- _Passage shown_
# Connection issues: no Default Gateway showing under ipconfig...



## mrdazzo7 (Jan 8, 2006)

Hopefully a network-inclined board member can offer some suggestions here Long story short, I unsuccessfully tried to add a wireless expander to my network, using my desktop pc as a test subject. I managed to connect to it, But I was only connected to the _network_, and unable to get "out" to the net.

At that point I disconnected the expander, deleted the new network profile from my wireless utility, and connected to the original network. Again, connected to the network, but not out to the internet. I then deleted all profiles, rebooted my comp, then found and re-established my connection to my network--basically as if the whole expander debacle never happened.

I am still unable to get out to the net. I thought maybe it was the router, but I'm 100% fine on my playstation, tivo, and my laptop. I tried to do ipconfig/release but it tells me it can't peform operation on disconnected media (?). But when I do ipconfig, I get an IP addy and a Subnet mask, but no "Default Gateway" - I think that's the missing piece.

Any idea on what I can do from the comp here? I can't reset the router at this point because it's unreachable at the moment. I don't think that's it though because everything else is working totally fine. It's gotta be something on the computer itself.


----------



## oViTynoT (May 18, 2007)

I agree with you. If the other clients can access the internet, the fault doesn't lie with the router.

When you do an IPCONFIG, you need to make sure you specify the interface to act on. If you have both a WIRED and WIRELESS interface, chances are, you're defaulting to the wired interface.

An ipconfig /release WON'T work on disconnected media because there's nothing to release. The DHCP lease isn't active when there's no physical link active. Technically, you still own the lease, but... anyway...

- _Information supplied_
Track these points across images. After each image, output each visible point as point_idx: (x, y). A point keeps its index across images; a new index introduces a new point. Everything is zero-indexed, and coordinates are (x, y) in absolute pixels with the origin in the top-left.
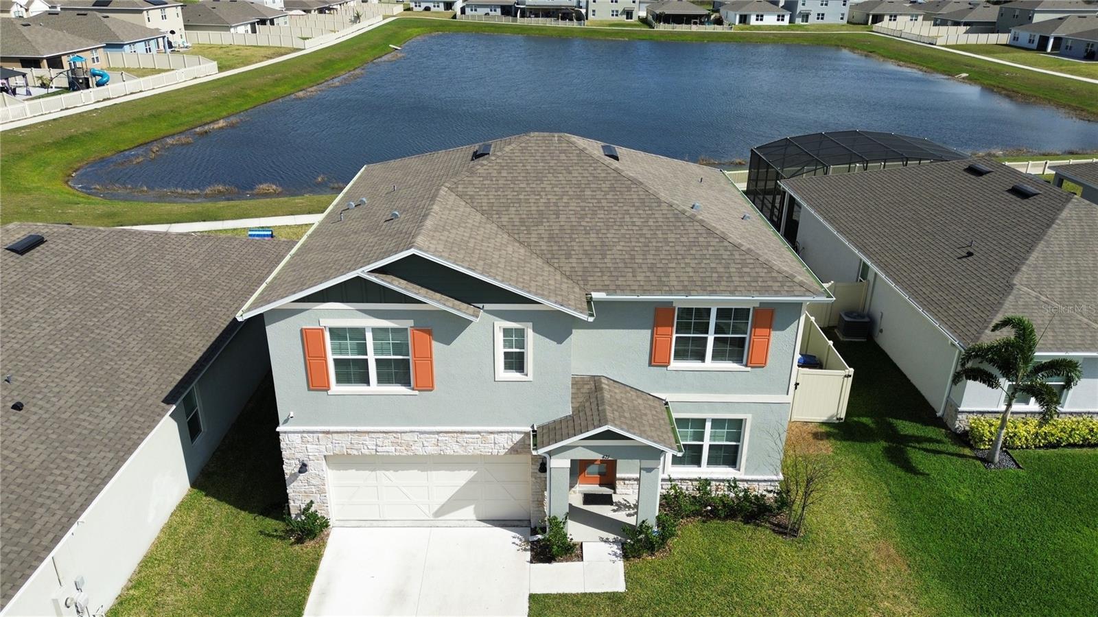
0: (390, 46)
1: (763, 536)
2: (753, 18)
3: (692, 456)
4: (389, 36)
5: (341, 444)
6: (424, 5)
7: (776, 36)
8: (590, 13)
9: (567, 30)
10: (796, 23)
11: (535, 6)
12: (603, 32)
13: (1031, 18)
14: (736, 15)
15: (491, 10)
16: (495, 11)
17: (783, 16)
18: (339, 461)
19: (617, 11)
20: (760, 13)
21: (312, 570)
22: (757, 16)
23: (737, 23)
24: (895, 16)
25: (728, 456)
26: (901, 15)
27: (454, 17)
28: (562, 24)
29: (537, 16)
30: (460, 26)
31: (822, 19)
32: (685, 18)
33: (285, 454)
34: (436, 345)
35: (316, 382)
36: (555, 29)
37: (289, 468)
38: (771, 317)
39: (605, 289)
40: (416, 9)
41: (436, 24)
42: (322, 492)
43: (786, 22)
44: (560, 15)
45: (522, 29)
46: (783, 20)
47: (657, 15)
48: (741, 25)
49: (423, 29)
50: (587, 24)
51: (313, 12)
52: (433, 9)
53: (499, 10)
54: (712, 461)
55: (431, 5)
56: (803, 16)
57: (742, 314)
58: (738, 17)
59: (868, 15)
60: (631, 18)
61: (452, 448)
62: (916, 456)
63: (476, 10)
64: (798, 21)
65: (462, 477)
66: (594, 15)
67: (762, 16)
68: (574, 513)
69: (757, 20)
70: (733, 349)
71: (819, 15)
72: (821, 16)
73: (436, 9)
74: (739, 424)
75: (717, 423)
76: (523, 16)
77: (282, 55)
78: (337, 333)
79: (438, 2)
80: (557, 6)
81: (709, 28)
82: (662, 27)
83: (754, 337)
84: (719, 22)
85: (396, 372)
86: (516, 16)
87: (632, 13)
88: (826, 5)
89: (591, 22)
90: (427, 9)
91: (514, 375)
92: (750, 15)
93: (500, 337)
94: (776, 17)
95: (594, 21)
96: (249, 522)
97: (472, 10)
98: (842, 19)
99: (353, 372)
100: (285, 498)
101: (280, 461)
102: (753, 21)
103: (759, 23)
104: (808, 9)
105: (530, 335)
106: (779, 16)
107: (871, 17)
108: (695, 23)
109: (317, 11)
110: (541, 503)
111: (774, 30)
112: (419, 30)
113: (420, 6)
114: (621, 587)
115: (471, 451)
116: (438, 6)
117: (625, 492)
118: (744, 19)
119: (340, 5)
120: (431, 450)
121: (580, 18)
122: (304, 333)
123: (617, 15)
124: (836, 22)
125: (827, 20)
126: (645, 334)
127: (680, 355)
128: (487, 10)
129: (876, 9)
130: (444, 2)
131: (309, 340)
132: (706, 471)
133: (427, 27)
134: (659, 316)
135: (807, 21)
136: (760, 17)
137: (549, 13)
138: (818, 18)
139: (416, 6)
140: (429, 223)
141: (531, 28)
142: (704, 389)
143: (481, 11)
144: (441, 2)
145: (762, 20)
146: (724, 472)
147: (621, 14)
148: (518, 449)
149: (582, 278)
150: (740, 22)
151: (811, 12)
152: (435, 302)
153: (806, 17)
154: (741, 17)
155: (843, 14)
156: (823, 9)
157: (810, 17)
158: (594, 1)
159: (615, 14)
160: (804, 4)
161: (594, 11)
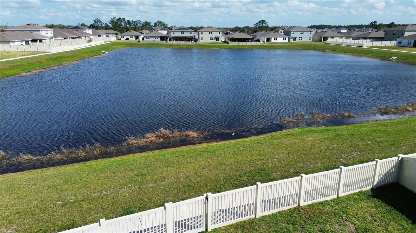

- _Study questions_
**1.** Decide whether each statement below agrees with the forum thread on the missing default gateway, answering yes or no and quoting the words of the thread that settle it.
(a) The original poster's PlayStation, TiVo and laptop were all able to reach the internet.
(b) The original poster reset the router before posting.
(c) The reply states that ipconfig /release will work on disconnected media.
**2.** Extend the forum thread on the missing default gateway, picking up after its final sentence and keeping the voice of the reply.

- _Answers to the exercises_
**1.**
(a) Yes: "I'm 100% fine on my playstation, tivo, and my laptop."
(b) No: "I can't reset the router at this point because it's unreachable at the moment."
(c) No: "An ipconfig /release WON'T work on disconnected media because there's nothing to release."

**2.**
So, do

ipconfig /all

Find the name of the WIRELESS side you're trying to touch. For example, mine shows:

Ethernet adapter Wired Network Connection:

Connection-specific DNS Suffix . : (hidden)
Description . . . . . . . . . . . : Broadcom NetXtreme 57xx Gigabit Controller #9
Physical Address. . . . . . . . . : (hidden)
Dhcp Enabled. . . . . . . . . . . : Yes
Autoconfiguration Enabled . . . . : No
IP Address. . . . . . . . . . . . : (hidden)
Subnet Mask . . . . . . . . . . . : 255.255.252.0
Default Gateway . . . . . . . . . : (hidden)
(hidden)
DHCP Server . . . . . . . . . . . : (hidden)
DNS Servers . . . . . . . . . . . : (hidden)
(hidden)
Primary WINS Server . . . . . . . : (hidden)
Secondary WINS Server . . . . . . : (hidden)
Lease Obtained. . . . . . . . . . : Monday, April 13, 2009 1:00:38 PM
Lease Expires . . . . . . . . . . : Monday, April 13, 2009 9:00:38 PM

Ethernet adapter Wireless Network Connection:

Media State . . . . . . . . . . . : Media disconnected
Description . . . . . . . . . . . : Dell Wireless 1390 WLAN Mini-Card
Physical Address. . . . . . . . . : (hidden)

I'm wired right now, so the opposite of you, but if I wanted to update my IP for my WIRED connection, I can do

ipconfig /renew *wired*

which will act on the connection with the characters "wired" in the name. Note the wildcards, they are useful.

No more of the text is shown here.